Another essay on butter I wrote at the BYU WIFYR Conference:
My grandpa spread butter on his waffle slowly and carefully, so that it sank into every hole. He topped it with thick maple syrup, pouring slowly row by row, filling the indentations with sweet stickiness.
High cholesterol runs in our family. We shouldn’t butter our bread or fill the holes in our waffles with golden pools of butter, but Grandpa did. When my mother expressed worry over this unhealthy indulgence, Grandpa scoffed. Butter was natural. Pure. Better watch out for those other, fabricated foods; things that could not be tied to the earth. Those who live off the land understand these things. Besides, he’d say, he’d probably outlive most. He has.
My mother asked him, when she was dying, if he would help carry her casket. He nodded. I saw tears pooling, like melted butter, in the corners of his eyes. Mom patted his hand—my father’s father.
“It’s not right,” he said, shaking his head.
He couldn’t finish, so my mother finished for him, “No, it’s not the way it’s supposed to be.”

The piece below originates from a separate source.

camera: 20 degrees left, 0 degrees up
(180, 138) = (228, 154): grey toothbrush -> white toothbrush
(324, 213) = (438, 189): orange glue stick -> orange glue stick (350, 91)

“Nope. Parents are not supposed to bury their children,” he said. He stood up. I knew he’d go outside to the farmland where he felt most at home. I knew he’d go to be alone. He’d walk past the barn, the machine shed, the haystacks. He’d open the gate, leave the fenced yard, and walk through the wheat field where the stalks were tall and golden, and waved like a sea of shiny butter.